» **The task**: Reproduce the rows below with every "Kč" swapped for "CZK" and nothing else changed. Leave out the pictures.
● ● ● ● ● ● ●
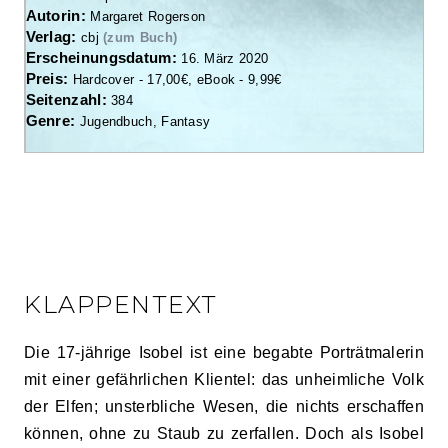
Autorin:
Margaret Rogerson
Verlag:
cbj
(zum Buch)
Erscheinungsdatum:
16. März 2020
Preis:
Hardcover - 17,00€, eBook - 9,99€
Seitenzahl:
384
Genre:
Jugendbuch, Fantasy
KLAPPENTEXT
Die 17-jährige Isobel ist eine begabte Porträtmalerin
mit einer gefährlichen Klientel: das unheimliche Volk
der Elfen; unsterbliche Wesen, die nichts erschaffen
können, ohne zu Staub zu zerfallen. Doch als Isobel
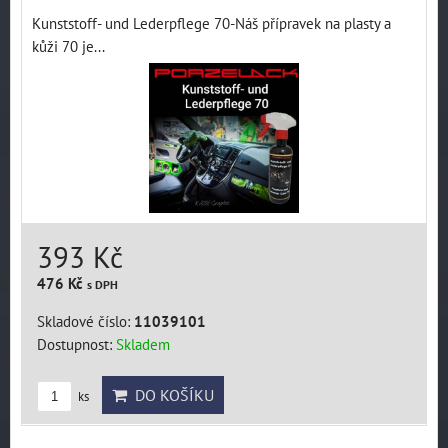
Kunststoff- und Lederpflege 70-Náš přípravek na plasty a
kůži 70 je...
393 Kč
476 Kč
s DPH
Skladové číslo:
11039101
Dostupnost:
Skladem
DO KOŠÍKU
ks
● ● ● ● ● ● ●
» **Exercise solution**:
Autorin:
Margaret Rogerson
Verlag:
cbj
(zum Buch)
Erscheinungsdatum:
16. März 2020
Preis:
Hardcover - 17,00€, eBook - 9,99€
Seitenzahl:
384
Genre:
Jugendbuch, Fantasy
KLAPPENTEXT
Die 17-jährige Isobel ist eine begabte Porträtmalerin
mit einer gefährlichen Klientel: das unheimliche Volk
der Elfen; unsterbliche Wesen, die nichts erschaffen
können, ohne zu Staub zu zerfallen. Doch als Isobel
Kunststoff- und Lederpflege 70-Náš přípravek na plasty a
kůži 70 je...
393 CZK
476 CZK
s DPH
Skladové číslo:
11039101
Dostupnost:
Skladem
DO KOŠÍKU
ks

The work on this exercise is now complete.